I think it's a bit like steam locomotives in a way.
And you read the Thomas the Tank Engine stories and the illustrations put faces and personalities to them.
There is something of that, I think, in the way these things in the machine age come to symbolize both national will and indeed just the high machine age warfare, I guess you'd call it.
Well, I mean, there is a moment after the war where everybody looking at the use of nuclear weapons thinks, hang on a minute, do tanks actually have a role anymore?
And of course, there are several moments.
You can argue it's there from the First World War as well, from the get-go, where people say, no, no, it's all over.
We don't need these anymore.
And there's this brief period in America, I think 1946, 47, where tanks actually go out of production for the only time in the Cold War period.
Obviously, they've got an awful lot of them left over from the war.

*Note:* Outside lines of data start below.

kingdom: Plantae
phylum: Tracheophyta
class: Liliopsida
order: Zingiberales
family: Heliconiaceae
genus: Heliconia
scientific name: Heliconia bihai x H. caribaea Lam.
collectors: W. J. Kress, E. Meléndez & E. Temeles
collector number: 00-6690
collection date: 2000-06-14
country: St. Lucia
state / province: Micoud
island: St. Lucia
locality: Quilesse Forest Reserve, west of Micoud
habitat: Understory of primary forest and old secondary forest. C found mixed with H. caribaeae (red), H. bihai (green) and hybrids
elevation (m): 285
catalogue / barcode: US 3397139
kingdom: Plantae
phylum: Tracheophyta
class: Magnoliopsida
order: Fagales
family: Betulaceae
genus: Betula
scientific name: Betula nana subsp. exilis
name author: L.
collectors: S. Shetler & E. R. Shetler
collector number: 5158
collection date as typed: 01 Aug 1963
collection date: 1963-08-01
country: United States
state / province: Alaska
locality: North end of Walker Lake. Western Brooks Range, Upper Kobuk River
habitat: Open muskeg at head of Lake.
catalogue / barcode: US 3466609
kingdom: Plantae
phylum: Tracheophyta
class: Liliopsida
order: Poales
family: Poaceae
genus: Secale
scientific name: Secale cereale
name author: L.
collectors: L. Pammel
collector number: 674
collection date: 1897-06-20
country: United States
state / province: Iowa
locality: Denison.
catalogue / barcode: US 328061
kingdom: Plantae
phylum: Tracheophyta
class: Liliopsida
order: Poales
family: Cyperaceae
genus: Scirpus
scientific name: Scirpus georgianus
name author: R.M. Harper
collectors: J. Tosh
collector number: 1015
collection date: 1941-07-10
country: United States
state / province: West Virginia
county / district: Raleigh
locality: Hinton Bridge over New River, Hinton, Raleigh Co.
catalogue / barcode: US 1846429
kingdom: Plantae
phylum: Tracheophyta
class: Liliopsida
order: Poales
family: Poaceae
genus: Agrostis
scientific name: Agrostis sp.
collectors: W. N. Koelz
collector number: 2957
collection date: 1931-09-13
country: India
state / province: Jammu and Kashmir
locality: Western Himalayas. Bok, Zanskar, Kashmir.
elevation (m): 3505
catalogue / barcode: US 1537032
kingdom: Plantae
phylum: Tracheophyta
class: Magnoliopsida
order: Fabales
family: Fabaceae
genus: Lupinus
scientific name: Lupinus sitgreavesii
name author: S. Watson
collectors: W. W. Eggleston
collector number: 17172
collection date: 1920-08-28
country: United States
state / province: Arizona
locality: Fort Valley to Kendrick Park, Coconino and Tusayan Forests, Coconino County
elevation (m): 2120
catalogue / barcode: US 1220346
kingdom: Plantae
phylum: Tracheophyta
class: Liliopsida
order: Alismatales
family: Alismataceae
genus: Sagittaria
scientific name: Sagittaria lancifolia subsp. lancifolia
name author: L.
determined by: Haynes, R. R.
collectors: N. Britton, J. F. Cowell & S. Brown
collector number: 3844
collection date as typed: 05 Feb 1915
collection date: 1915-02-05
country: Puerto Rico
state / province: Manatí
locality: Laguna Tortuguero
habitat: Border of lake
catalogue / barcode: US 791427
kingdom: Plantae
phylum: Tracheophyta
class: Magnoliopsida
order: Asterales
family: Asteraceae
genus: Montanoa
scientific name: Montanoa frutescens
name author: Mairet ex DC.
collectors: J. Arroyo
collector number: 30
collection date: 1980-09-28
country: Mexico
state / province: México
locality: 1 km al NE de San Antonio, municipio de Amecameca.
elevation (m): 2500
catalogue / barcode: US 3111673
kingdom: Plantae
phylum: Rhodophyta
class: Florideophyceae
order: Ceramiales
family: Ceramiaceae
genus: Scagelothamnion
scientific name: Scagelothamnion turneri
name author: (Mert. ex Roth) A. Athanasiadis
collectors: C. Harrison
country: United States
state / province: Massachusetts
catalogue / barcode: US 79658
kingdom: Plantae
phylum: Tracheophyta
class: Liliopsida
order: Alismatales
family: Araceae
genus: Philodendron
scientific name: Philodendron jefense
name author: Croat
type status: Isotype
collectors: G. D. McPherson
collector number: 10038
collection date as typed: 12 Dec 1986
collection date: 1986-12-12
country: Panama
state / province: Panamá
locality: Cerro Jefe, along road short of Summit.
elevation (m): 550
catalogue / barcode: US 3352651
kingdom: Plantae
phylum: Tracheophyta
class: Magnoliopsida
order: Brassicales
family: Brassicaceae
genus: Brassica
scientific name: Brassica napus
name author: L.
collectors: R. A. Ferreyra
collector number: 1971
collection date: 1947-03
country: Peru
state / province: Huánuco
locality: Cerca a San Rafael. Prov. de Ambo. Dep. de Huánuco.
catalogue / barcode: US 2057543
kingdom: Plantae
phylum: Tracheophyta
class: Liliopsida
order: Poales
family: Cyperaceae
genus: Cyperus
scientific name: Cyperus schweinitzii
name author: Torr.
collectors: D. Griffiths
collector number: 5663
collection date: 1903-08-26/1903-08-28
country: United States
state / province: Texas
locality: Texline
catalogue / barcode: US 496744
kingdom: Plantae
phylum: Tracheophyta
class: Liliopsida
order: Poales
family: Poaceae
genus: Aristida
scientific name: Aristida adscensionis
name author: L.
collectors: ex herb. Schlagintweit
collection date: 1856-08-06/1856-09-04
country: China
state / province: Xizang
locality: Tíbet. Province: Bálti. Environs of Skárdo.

And they sort of think, well, hang on a minute, the whole idea with armoured warfare is that you concentrate at the decisive point.
And if you do that, you're going to get nuked.
So why would you use them in the warfare of the atomic age?
And of course, the Americans think, now what we need is air mobile divisions and marines and stuff like that to rush around.
And anyway, Korea and various other things teach them that, no, perhaps they do need tanks.
that the Soviet army kept 10,000 tanks in East Germany through the 40s and early 50s forces, Western countries, to think, well, hang on a minute, if we're going to fight them, we're going to need some pretty convincing weaponry of our own.
Anti-tank weapons, yes, the anti-tank missile gets developed, but also tanks.